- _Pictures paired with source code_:
+ + +

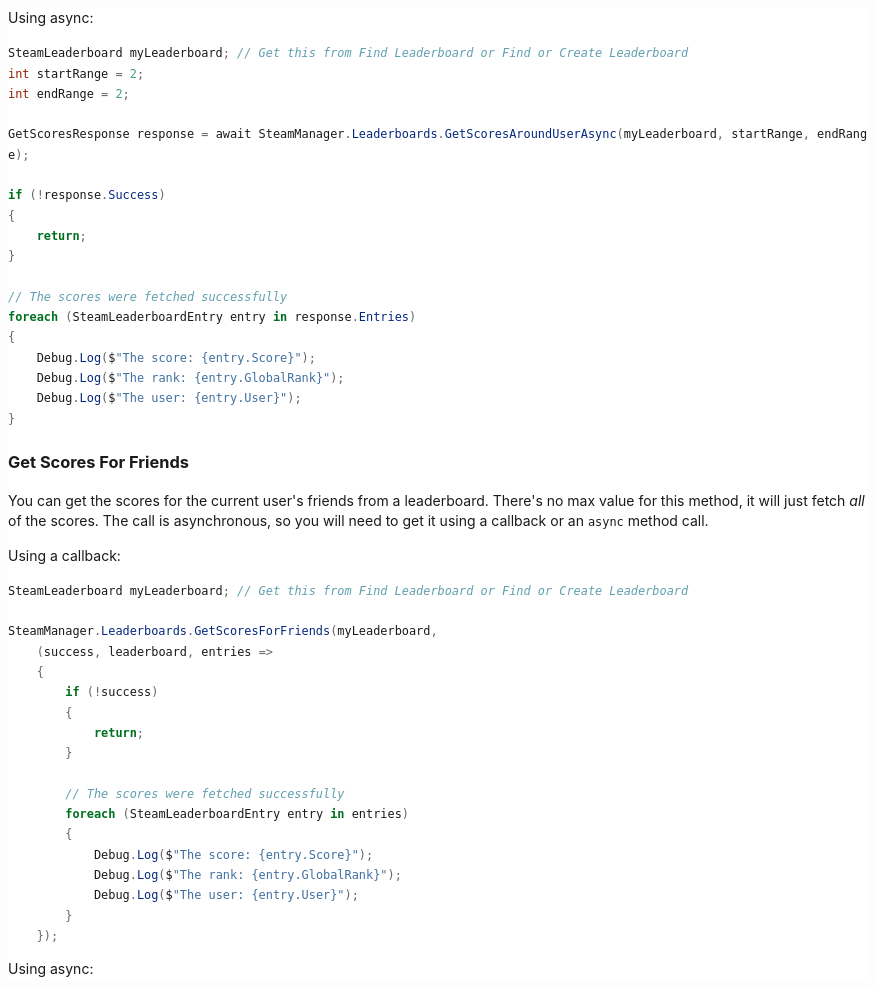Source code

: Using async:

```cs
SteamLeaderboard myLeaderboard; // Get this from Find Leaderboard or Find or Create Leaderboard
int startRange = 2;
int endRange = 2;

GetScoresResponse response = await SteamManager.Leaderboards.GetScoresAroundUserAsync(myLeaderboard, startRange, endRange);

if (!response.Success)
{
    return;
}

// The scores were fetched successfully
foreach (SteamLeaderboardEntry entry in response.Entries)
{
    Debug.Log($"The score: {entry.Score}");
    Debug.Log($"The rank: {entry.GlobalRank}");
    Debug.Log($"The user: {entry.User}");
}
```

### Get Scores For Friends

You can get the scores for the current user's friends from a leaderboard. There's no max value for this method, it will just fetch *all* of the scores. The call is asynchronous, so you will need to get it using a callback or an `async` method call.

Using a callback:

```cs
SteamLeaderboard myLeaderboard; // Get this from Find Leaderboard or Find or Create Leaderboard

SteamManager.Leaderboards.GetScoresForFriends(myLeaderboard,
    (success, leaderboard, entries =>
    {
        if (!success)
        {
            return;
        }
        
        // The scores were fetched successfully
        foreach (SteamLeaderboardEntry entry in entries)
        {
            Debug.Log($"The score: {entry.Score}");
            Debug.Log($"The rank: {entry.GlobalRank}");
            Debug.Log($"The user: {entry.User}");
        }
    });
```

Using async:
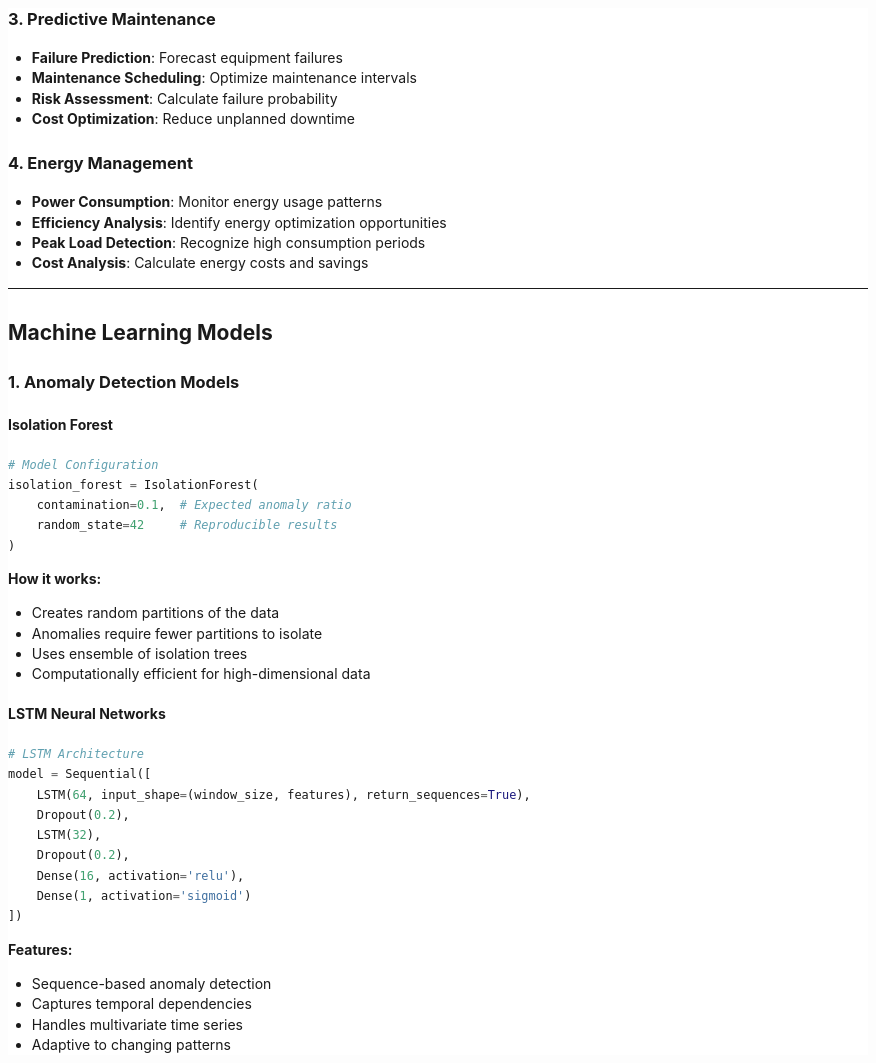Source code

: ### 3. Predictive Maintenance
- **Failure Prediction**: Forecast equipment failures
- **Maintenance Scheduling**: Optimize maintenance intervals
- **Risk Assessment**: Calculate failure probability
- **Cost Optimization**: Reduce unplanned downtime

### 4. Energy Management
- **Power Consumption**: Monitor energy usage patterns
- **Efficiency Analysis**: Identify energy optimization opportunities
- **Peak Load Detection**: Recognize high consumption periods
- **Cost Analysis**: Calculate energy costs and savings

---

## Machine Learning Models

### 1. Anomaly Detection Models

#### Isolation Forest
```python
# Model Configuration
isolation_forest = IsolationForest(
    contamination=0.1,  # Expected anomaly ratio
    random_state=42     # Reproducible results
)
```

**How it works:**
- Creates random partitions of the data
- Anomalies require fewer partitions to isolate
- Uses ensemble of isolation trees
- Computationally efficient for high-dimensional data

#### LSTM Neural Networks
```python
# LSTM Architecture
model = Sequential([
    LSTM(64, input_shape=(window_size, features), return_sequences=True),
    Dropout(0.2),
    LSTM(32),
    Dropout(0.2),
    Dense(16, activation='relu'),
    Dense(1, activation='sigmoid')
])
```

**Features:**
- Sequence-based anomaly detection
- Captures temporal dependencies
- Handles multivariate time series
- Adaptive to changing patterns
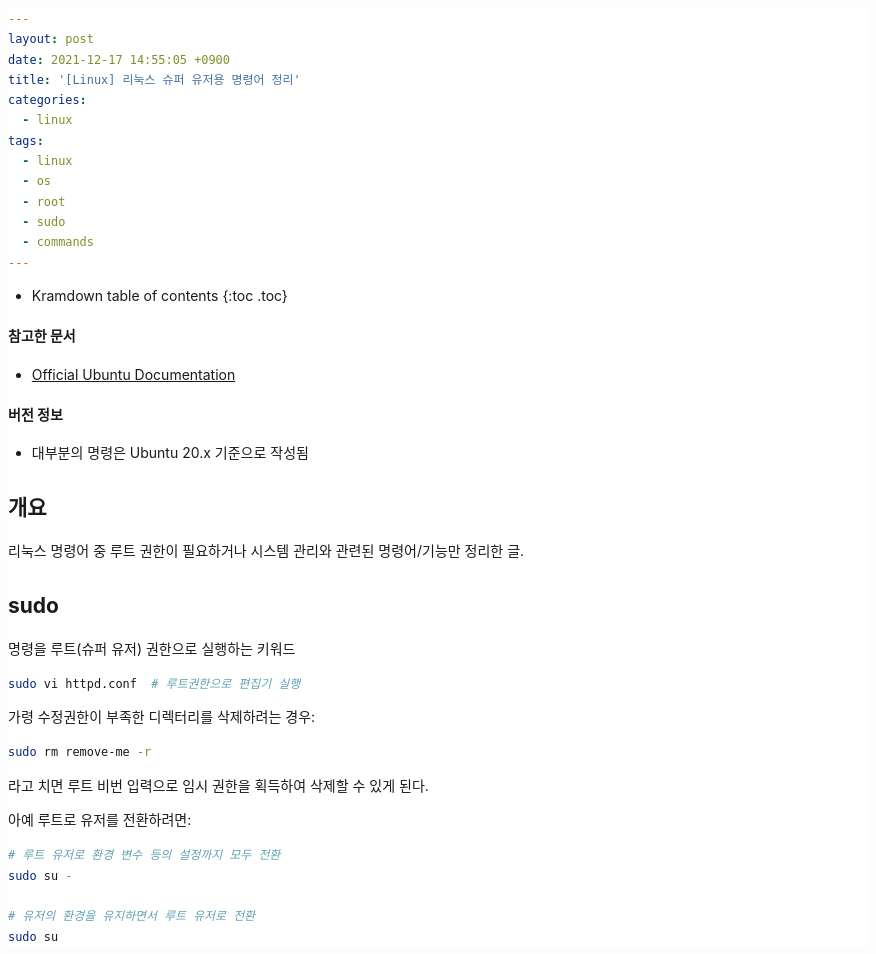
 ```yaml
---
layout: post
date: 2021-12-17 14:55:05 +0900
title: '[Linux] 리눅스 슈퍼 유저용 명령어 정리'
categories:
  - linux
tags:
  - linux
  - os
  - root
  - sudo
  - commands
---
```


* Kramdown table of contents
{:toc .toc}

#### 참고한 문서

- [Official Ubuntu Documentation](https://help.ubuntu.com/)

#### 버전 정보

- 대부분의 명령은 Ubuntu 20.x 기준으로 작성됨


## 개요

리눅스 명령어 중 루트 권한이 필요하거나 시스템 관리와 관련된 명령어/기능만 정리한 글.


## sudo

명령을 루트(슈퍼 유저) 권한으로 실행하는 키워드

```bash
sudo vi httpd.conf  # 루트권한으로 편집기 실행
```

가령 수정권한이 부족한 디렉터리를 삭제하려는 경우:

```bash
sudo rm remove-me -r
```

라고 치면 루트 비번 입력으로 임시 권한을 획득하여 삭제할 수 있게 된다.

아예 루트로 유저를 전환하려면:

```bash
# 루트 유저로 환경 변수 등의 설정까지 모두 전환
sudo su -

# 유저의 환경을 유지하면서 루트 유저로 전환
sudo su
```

+ + +

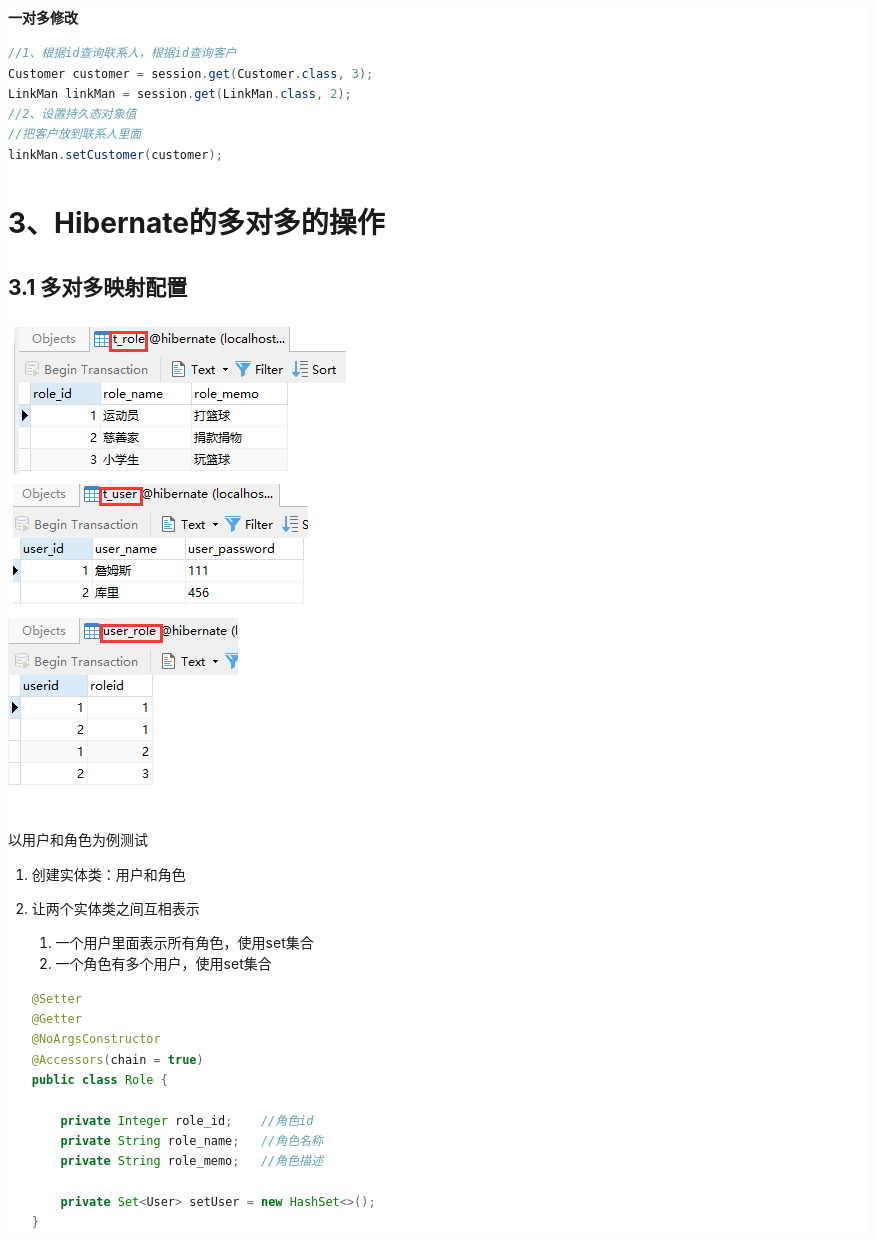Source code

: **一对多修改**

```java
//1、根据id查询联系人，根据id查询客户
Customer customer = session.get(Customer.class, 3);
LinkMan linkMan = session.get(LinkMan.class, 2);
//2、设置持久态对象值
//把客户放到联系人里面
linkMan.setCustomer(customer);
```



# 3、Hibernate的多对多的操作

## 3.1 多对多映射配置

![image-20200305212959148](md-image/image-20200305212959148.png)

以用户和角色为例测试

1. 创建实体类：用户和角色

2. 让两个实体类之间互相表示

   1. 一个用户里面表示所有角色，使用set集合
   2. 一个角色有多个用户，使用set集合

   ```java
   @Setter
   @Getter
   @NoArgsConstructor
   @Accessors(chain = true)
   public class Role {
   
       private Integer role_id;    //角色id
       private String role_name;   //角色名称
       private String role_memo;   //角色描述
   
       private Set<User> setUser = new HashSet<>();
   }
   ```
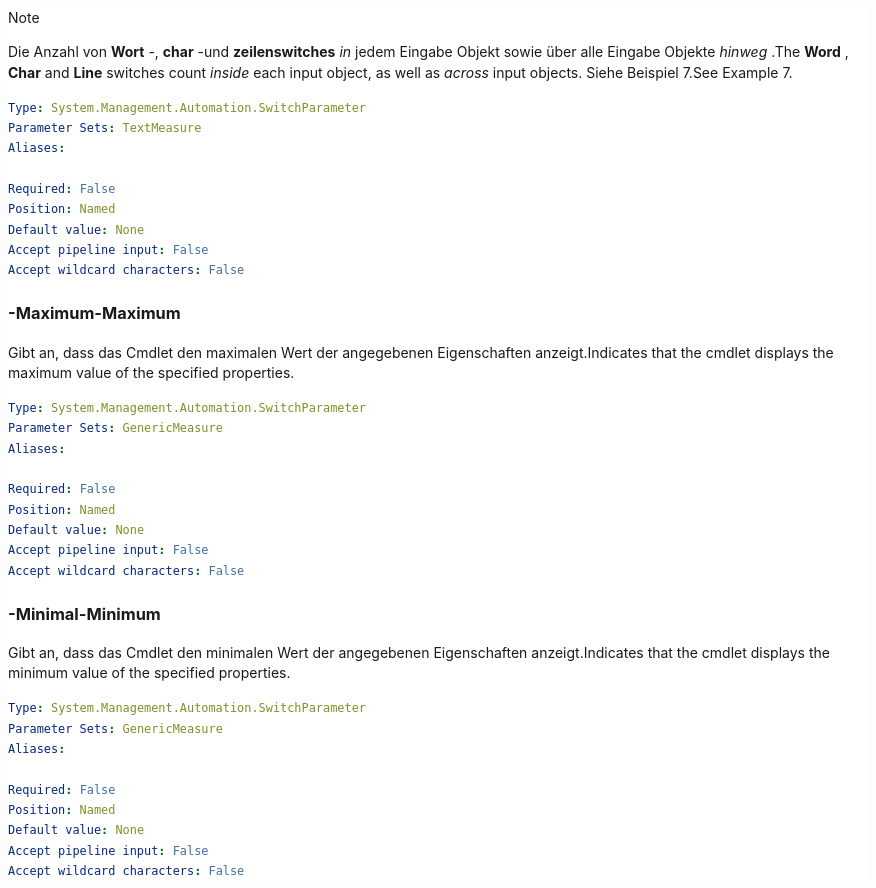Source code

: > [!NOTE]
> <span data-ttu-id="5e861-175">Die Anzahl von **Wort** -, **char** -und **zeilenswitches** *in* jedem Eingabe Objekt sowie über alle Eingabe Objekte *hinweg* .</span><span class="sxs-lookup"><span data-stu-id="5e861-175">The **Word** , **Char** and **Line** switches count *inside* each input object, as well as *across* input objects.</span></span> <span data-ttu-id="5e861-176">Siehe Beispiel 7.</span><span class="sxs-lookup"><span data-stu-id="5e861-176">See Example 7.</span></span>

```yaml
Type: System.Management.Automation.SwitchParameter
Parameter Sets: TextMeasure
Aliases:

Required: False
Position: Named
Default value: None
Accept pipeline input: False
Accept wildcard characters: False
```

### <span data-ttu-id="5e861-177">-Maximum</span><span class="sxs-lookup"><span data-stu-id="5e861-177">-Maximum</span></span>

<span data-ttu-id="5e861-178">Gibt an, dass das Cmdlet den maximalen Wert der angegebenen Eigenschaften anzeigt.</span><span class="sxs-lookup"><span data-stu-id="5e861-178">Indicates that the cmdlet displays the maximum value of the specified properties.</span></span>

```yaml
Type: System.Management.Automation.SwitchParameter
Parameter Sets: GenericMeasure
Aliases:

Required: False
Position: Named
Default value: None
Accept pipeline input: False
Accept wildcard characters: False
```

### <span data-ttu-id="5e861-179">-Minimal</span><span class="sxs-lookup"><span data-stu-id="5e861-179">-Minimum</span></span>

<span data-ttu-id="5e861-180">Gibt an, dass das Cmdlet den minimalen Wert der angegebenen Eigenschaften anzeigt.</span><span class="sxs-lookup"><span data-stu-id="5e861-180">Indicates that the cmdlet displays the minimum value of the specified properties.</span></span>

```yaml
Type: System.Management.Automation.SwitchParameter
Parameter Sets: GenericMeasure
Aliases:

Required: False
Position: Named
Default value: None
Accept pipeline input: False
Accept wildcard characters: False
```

+ + +

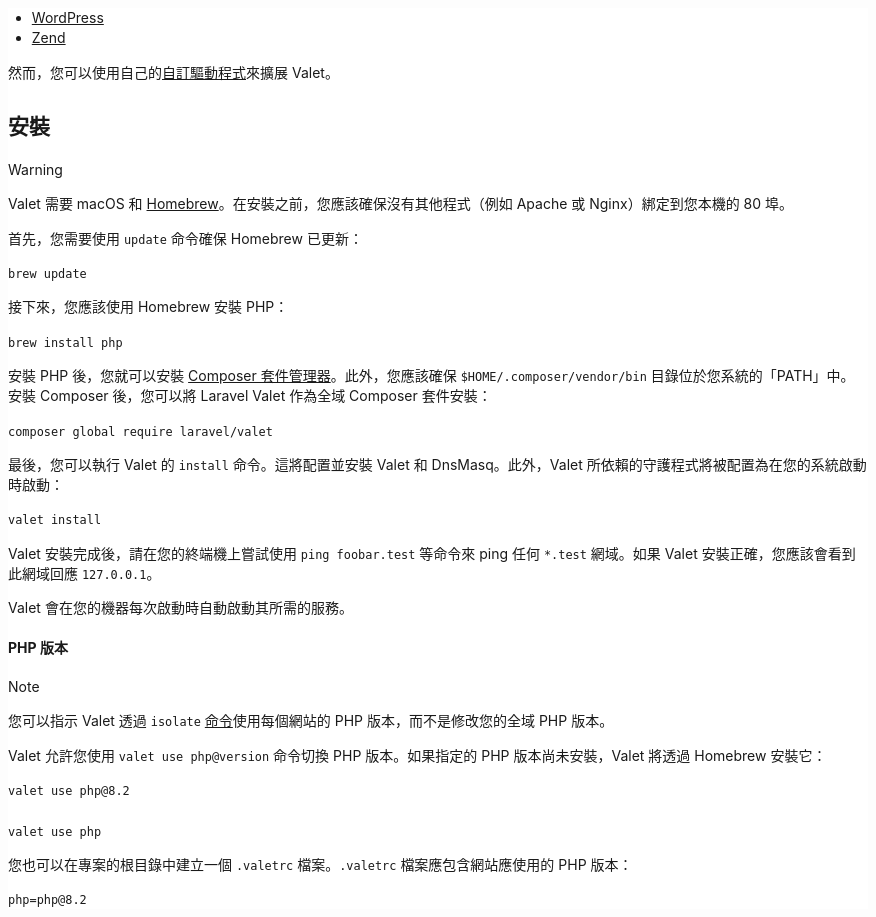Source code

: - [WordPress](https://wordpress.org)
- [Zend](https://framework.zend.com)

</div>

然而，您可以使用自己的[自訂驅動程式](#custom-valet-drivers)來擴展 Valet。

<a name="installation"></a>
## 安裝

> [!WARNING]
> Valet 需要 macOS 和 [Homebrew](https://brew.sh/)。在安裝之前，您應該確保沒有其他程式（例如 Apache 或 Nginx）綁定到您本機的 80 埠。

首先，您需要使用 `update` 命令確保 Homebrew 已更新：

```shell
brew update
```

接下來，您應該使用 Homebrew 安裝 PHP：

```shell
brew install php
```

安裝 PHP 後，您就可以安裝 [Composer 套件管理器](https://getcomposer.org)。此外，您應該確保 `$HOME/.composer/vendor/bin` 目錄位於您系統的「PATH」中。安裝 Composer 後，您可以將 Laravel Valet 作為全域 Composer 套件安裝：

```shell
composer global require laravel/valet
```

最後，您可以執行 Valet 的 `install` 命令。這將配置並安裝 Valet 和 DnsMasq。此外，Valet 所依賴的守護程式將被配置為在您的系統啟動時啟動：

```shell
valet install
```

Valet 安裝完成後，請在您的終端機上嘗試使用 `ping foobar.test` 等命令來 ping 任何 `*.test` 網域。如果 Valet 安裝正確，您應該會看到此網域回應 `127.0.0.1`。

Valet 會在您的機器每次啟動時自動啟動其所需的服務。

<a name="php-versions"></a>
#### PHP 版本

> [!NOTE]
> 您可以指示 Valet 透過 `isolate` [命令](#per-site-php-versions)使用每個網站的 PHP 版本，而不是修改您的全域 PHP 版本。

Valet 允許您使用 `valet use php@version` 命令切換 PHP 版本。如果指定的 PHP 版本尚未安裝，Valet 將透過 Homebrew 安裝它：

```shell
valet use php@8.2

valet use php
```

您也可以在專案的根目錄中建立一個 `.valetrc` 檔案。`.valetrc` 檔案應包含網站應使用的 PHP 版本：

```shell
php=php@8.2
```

+ + +

- _Required work_: Take each line above that holds the string "Homebrew" and copy it.

- _Answer box_:
> Valet 需要 macOS 和 [Homebrew](https://brew.sh/)。在安裝之前，您應該確保沒有其他程式（例如 Apache 或 Nginx）綁定到您本機的 80 埠。
首先，您需要使用 `update` 命令確保 Homebrew 已更新：
接下來，您應該使用 Homebrew 安裝 PHP：
Valet 允許您使用 `valet use php@version` 命令切換 PHP 版本。如果指定的 PHP 版本尚未安裝，Valet 將透過 Homebrew 安裝它：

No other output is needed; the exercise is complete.